(Machine-readable electronics designs)
::::::::

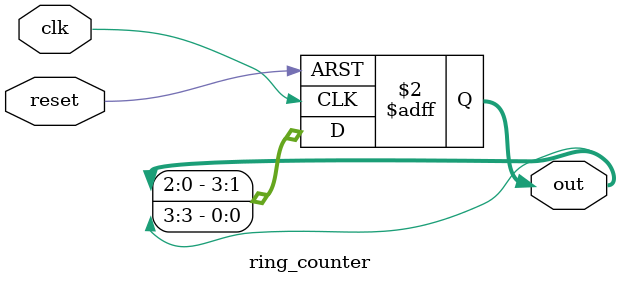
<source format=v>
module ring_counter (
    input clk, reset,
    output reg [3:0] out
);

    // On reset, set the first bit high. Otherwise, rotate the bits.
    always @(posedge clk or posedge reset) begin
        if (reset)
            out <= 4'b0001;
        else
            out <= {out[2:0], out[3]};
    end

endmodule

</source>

::::::::

- [ASSIGNED TASK]
An exact copy of each entry is required, minus the pictures.

- [SOLUTION]
<source format=v>
module ring_counter (
    input clk, reset,
    output reg [3:0] out
);

    // On reset, set the first bit high. Otherwise, rotate the bits.
    always @(posedge clk or posedge reset) begin
        if (reset)
            out <= 4'b0001;
        else
            out <= {out[2:0], out[3]};
    end

endmodule

</source>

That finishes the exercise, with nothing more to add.